# Tutorial Notebook to explain the process of using the downloaders module

In [1]:
from cord19_plus.downloadpdf.downloaders import Cord19Reader, Index, IndexRow, Status, OpenAlex, URLDownloader
import logging

logging.basicConfig(level=logging.INFO)
logging.getLogger("urllib3").setLevel(logging.CRITICAL)  # Dont clutter logs with urllib3 messages.

## Information
### Classes

The downloaders module defines different classes that help you download PDF's from the Cord19 dataset.

- Cord19Reader : Read the metadata file of the cord19 dataset.  
- Index : Keeps track of which files have already been downloaded and their status.  
- OpenAlex : Used to find OpenAccess URl's via OpenAlex.  
- URLDownloader : Download a PDF using a link to that PDF.  


### Errors
- PDFNotAvailableError : Raised when a PDF can not be downloaded over the direct link to that PDF. This can occurs when websites implement extra measures to keep people from automatically scraping their website, or simply when OpenAlex does  not have a direct link to the PDF indexed.
- NotOpenAccessError : The requested PDF is not OpenAccess.


## Hands on

To download the PDF's we will first need to create an Index Object. This will ensure that we do not check the same PDF twice, the Index aditionally handles saving the PDF's. The entries inside the Index are directly written and loaded from a file called `index.jsonl`. The path to which we have to specify beforehand, aswell as the directory to which we will want to download the PDF's. The Index is represented as a dictionary which has DOI's as the key and a IndexRow object as a value. A IndexRow consists of a DOI, Status, pdf_path and pdf_url.

In [None]:
# Create the index from the specified index.jsonl file and specify which directory to use for saving.
# If the file does not exist it will be created. Same goes for the download directory.
index = Index.from_jsonl("index.jsonl", "pdfs")

Create the reader object, which is a generator yielding the next line of the metadata.csv file.

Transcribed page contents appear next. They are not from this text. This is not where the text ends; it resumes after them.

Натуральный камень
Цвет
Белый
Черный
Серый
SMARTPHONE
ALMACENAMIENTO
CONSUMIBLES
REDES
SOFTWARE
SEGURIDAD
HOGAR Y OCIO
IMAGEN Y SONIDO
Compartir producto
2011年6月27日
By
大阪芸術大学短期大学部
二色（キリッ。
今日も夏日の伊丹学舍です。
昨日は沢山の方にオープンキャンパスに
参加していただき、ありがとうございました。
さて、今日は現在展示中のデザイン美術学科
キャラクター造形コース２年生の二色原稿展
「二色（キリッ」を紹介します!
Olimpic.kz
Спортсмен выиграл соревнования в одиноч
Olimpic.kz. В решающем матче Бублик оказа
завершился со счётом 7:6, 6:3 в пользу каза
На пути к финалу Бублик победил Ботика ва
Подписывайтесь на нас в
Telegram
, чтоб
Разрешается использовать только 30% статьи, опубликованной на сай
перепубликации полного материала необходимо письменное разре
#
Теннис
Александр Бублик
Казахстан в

If a DOI from the metadata.csv is already contained in the Index this entry will be skipped.

In [None]:
# create the reader object
reader = Cord19Reader("")  # 
meta = reader.read_metadata(index)

Specify OpenAlex and URLDownloader classes to retrieve open-access URL's and download them.

In [None]:
oa = OpenAlex(
    ""  # set e-mail address
)  # OpenAlex class used to retrieve open-access URL's from the openalex api.
dl = URLDownloader()  # Download PDF's from a URL.

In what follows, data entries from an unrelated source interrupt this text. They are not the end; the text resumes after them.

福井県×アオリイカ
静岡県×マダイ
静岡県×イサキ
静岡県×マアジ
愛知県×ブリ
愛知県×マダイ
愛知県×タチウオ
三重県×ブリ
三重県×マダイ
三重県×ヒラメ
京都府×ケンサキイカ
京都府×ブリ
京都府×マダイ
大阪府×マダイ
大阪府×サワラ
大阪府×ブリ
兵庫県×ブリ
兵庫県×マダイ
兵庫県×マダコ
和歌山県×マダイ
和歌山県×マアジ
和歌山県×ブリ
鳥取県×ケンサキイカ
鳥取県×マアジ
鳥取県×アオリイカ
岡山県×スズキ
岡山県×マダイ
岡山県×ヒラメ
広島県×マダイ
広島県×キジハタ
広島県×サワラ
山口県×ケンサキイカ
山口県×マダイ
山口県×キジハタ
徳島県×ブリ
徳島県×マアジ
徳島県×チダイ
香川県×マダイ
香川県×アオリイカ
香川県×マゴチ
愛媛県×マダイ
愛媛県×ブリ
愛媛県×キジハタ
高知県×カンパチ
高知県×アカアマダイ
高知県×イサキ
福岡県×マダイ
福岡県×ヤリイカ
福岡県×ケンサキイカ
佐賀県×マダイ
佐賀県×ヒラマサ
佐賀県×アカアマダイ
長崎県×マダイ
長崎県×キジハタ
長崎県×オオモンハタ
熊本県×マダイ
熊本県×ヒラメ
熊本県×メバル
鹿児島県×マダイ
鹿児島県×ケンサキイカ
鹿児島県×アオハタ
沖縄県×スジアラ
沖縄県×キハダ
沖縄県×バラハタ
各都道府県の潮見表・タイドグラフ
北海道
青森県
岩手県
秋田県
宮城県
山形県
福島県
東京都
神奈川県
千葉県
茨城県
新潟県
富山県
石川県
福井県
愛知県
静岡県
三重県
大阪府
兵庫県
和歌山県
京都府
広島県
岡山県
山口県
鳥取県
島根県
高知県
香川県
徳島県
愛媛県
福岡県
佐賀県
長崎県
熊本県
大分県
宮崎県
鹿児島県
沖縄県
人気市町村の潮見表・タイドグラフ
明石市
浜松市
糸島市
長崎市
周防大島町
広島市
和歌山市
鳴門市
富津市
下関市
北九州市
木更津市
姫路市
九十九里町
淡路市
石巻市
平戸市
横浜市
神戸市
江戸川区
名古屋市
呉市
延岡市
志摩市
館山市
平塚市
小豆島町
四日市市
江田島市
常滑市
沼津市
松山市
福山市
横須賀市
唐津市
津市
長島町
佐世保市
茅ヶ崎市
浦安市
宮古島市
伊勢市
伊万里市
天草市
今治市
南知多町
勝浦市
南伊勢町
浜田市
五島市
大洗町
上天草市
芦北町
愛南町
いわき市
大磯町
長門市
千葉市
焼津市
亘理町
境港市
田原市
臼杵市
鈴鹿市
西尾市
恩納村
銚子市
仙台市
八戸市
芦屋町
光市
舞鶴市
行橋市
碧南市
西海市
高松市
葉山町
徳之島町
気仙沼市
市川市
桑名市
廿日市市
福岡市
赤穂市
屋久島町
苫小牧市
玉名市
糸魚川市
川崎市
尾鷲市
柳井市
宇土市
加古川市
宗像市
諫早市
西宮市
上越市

for idx, m in enumerate(meta):  # read in the first entries of the metadata.csv file
    if idx >= 10:
        break
    try:
        oa_url = oa.find_pdf_url(m["doi"])  # request open-access URL
        content = dl.request_pdf(oa_url)  # retrieve PDF bytes
        index.save_file(content, m["doi"], oa_url)  # Write PDF bytes to download directory and add to Index.
    except:
        index.add(
            m["doi"], Status.UNAVAILABLE, None, oa_url
        )  # If an error occured during requesting add entry to index as unavailable.